==== SUPPLIED MATERIAL ====
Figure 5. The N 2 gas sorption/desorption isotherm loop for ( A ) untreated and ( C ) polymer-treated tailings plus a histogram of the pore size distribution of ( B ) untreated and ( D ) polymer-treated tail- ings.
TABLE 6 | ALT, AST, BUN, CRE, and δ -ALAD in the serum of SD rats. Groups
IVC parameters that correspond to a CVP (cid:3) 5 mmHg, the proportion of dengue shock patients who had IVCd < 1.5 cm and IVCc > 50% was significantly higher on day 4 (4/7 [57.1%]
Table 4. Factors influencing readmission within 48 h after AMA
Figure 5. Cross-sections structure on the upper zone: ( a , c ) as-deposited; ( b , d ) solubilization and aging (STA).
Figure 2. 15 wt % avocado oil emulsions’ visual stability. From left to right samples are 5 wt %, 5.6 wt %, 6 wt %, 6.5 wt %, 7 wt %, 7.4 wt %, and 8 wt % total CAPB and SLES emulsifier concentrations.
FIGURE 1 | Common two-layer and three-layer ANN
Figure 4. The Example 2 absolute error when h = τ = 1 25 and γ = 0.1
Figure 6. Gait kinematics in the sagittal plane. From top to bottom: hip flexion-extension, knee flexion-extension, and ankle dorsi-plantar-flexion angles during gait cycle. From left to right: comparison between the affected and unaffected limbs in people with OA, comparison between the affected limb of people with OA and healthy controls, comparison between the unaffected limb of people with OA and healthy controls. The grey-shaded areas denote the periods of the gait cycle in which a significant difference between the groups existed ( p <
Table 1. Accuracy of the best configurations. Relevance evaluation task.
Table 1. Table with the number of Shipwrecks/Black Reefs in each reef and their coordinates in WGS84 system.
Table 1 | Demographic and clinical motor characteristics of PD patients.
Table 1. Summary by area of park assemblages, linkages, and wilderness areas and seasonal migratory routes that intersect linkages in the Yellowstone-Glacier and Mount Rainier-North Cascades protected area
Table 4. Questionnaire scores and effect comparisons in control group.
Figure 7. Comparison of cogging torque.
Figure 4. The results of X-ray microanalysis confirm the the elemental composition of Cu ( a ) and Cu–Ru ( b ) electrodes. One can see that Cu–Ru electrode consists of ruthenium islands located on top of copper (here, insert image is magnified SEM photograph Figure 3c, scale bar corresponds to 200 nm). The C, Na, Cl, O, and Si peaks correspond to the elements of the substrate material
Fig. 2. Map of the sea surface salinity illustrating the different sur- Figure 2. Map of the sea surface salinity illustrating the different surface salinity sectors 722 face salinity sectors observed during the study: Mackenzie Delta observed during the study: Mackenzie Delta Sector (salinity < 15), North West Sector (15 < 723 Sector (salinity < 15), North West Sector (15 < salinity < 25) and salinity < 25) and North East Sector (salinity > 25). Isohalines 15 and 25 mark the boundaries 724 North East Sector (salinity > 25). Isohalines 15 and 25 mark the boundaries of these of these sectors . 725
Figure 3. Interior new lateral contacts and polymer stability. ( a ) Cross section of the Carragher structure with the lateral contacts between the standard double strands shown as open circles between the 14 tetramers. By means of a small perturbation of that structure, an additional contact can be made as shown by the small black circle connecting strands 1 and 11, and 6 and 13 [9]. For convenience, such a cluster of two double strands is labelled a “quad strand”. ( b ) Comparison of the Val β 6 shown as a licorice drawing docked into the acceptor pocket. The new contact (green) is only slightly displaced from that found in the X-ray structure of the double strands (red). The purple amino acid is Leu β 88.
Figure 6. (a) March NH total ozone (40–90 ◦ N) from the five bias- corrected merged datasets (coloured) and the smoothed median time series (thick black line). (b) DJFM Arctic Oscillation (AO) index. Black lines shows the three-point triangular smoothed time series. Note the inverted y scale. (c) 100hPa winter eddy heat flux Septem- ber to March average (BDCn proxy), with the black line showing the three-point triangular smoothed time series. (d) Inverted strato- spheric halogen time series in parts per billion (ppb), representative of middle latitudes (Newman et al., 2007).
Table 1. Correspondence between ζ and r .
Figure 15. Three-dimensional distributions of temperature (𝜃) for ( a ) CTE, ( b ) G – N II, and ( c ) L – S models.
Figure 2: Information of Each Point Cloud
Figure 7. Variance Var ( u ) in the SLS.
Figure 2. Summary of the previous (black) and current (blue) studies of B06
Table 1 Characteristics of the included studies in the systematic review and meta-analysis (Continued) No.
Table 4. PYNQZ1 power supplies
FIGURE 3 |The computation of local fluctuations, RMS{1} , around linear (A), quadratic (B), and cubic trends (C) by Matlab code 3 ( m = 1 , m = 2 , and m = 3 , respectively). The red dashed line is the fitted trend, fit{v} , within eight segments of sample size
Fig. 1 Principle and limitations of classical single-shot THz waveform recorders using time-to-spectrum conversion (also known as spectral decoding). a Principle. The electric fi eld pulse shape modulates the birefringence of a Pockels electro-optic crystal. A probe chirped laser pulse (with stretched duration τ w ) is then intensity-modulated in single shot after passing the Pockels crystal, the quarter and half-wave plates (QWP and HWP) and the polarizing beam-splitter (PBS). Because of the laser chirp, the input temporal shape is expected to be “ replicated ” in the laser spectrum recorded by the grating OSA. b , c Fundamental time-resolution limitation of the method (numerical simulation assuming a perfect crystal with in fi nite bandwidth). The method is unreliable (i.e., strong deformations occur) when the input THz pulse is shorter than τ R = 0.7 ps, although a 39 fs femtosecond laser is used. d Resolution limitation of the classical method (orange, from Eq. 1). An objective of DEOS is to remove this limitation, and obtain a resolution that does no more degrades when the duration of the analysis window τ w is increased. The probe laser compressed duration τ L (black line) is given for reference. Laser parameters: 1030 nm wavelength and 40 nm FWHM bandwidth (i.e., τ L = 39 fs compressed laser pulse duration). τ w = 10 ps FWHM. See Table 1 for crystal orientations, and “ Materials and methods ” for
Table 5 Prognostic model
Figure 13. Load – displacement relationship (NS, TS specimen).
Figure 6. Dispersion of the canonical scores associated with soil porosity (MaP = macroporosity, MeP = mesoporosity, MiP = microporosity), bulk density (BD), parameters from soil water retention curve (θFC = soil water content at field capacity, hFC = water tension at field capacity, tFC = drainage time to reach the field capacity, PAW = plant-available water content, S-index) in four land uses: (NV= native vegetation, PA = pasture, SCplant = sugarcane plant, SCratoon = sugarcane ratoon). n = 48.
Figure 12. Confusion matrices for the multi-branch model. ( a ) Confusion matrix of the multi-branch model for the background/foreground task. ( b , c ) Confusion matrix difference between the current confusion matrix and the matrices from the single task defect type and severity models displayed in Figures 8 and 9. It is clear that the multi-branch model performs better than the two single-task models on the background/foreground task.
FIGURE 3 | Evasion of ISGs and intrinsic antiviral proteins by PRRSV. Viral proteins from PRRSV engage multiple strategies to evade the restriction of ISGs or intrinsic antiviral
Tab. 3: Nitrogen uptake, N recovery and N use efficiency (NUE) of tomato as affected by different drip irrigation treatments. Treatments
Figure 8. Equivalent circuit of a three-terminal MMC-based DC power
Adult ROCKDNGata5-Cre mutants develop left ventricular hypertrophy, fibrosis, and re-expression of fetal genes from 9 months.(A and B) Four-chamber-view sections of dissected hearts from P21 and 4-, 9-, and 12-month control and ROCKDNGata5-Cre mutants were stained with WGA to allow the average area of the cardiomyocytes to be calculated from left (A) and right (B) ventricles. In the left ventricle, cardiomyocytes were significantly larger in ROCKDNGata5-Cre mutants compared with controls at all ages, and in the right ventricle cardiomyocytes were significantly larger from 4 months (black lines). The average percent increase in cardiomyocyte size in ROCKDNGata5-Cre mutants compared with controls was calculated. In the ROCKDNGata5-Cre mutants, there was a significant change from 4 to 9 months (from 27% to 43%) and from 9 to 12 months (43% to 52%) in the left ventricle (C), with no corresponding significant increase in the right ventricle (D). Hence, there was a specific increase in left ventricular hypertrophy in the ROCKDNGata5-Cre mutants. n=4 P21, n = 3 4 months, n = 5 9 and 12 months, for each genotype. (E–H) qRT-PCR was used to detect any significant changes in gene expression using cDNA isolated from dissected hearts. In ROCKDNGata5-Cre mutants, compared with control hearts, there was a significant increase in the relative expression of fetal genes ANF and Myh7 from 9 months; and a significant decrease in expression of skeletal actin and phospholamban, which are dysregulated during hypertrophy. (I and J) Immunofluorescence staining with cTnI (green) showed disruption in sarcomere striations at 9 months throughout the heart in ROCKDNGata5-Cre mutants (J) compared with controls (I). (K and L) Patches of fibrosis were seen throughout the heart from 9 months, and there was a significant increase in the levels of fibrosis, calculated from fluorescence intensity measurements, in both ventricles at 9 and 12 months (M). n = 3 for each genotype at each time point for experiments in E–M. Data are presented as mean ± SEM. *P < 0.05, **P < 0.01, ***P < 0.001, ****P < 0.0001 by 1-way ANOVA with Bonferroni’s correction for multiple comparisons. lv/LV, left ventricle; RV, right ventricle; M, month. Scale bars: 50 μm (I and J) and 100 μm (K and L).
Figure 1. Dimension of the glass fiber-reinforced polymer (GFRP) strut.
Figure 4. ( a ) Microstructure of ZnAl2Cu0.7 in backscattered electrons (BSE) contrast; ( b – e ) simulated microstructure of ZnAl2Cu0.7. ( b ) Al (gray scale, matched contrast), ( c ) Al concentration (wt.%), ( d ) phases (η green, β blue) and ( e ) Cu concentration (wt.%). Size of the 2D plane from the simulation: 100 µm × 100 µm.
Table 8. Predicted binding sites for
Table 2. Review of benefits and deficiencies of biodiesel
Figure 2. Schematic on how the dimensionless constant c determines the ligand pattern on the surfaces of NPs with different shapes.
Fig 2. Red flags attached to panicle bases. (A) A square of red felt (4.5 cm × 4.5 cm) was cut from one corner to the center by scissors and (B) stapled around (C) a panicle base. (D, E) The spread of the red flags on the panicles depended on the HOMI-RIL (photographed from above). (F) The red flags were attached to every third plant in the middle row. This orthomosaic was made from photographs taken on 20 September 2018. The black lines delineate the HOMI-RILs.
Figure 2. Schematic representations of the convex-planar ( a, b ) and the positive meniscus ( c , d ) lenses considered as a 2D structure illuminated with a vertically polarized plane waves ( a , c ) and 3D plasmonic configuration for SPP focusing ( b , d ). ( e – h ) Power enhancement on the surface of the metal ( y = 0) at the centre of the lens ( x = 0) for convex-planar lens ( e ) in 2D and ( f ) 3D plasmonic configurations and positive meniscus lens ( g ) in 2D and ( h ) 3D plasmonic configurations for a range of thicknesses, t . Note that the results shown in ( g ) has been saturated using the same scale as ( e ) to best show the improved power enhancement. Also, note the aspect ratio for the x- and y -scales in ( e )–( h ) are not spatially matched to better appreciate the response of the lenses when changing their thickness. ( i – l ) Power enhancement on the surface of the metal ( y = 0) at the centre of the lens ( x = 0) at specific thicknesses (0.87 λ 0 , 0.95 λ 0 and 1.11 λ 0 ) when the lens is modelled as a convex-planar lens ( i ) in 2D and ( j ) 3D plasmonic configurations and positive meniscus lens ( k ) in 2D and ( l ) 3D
====
• INSTRUCTIONS FOR THE TASK
Where does the word "blue" appear in the records? Copy every line that holds it.

• WRITTEN REPLY
Figure 2. Summary of the previous (black) and current (blue) studies of B06
Figure 4. ( a ) Microstructure of ZnAl2Cu0.7 in backscattered electrons (BSE) contrast; ( b – e ) simulated microstructure of ZnAl2Cu0.7. ( b ) Al (gray scale, matched contrast), ( c ) Al concentration (wt.%), ( d ) phases (η green, β blue) and ( e ) Cu concentration (wt.%). Size of the 2D plane from the simulation: 100 µm × 100 µm.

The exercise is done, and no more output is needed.